##### PROVIDED ENTRIES #####
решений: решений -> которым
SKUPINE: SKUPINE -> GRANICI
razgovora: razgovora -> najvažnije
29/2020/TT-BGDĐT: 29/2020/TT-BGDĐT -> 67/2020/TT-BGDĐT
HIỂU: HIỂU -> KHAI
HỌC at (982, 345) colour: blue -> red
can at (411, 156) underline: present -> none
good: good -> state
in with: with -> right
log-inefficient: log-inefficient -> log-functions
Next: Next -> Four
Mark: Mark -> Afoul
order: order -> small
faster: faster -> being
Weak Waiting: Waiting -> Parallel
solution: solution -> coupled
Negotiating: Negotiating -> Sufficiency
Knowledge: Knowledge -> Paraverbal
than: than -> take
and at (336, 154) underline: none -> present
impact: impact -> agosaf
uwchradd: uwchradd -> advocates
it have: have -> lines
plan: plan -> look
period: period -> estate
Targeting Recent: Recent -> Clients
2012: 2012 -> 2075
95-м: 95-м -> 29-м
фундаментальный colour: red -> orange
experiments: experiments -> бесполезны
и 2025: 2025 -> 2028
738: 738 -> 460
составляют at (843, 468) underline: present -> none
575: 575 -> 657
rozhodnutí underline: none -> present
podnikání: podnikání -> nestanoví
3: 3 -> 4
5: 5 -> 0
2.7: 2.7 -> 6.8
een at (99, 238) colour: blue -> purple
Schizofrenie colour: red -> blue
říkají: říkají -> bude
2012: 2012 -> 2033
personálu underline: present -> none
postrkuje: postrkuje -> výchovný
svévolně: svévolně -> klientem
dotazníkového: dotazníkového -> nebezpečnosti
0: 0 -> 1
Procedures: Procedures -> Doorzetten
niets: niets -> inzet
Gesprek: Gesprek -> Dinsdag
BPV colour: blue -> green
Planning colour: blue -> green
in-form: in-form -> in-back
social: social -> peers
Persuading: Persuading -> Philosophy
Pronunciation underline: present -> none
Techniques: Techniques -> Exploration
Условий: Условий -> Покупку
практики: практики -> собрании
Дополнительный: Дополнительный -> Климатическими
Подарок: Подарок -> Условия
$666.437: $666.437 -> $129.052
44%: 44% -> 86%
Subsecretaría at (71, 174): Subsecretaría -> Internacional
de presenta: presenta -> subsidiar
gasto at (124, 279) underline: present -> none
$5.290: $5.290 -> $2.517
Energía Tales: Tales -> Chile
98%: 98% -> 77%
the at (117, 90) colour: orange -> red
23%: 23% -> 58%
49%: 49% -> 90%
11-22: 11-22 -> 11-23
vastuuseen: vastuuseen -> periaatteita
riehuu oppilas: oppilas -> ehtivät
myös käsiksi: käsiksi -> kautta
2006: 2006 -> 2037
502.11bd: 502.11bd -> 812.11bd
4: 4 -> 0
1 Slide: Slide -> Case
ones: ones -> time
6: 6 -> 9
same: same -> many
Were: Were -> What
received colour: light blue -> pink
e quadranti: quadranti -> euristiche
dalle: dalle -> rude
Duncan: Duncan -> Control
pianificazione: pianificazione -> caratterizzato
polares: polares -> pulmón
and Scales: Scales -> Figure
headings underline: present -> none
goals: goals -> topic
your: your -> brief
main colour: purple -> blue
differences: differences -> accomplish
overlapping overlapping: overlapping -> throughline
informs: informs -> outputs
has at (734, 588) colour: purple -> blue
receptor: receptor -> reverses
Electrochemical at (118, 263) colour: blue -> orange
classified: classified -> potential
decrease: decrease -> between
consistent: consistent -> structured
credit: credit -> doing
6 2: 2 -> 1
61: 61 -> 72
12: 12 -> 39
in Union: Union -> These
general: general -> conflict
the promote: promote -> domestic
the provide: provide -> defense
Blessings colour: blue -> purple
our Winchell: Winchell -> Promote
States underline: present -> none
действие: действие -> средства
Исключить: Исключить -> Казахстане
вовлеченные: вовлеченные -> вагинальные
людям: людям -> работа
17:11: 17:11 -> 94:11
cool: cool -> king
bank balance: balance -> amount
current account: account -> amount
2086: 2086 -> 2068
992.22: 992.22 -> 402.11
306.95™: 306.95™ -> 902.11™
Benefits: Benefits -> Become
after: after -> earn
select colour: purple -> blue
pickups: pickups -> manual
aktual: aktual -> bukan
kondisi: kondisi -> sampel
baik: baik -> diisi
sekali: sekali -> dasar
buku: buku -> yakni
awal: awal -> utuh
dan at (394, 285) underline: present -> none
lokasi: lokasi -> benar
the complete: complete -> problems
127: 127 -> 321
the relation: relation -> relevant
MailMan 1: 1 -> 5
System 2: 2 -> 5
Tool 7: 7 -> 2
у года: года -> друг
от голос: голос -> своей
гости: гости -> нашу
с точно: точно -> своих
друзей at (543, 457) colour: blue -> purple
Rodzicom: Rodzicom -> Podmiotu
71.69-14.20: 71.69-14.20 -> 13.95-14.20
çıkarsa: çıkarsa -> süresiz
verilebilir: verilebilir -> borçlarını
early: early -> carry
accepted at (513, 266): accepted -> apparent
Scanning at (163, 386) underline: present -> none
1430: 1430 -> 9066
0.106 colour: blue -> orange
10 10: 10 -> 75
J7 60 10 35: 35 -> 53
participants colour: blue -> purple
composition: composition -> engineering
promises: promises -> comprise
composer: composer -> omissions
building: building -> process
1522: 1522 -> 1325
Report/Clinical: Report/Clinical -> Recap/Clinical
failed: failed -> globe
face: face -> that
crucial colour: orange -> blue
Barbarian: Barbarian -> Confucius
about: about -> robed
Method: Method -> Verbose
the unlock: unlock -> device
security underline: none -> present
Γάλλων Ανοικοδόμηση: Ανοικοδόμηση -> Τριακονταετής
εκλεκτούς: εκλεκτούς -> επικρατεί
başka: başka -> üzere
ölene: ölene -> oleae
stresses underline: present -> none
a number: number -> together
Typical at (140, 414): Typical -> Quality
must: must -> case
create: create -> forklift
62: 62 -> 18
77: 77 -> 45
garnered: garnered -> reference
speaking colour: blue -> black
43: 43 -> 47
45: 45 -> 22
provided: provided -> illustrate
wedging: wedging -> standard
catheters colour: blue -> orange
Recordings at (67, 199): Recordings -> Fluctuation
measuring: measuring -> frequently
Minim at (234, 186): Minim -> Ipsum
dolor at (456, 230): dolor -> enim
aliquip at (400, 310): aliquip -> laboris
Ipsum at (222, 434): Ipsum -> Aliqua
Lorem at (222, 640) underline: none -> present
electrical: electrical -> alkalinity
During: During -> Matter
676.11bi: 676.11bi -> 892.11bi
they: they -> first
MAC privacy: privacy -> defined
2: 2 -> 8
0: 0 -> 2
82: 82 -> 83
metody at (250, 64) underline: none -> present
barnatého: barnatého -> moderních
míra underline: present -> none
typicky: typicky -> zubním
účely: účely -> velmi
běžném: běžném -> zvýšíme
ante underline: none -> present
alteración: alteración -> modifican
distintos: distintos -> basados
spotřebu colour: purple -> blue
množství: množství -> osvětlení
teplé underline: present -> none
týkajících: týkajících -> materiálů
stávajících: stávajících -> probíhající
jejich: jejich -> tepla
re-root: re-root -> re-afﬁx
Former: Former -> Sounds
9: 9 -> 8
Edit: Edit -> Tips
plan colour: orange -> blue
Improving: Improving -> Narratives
#####
**WHAT YOU WILL DO**
Pick out every line in the data above that contains the word "green", and copy each one.

**TASK RESPONSE**
BPV colour: blue -> green
Planning colour: blue -> green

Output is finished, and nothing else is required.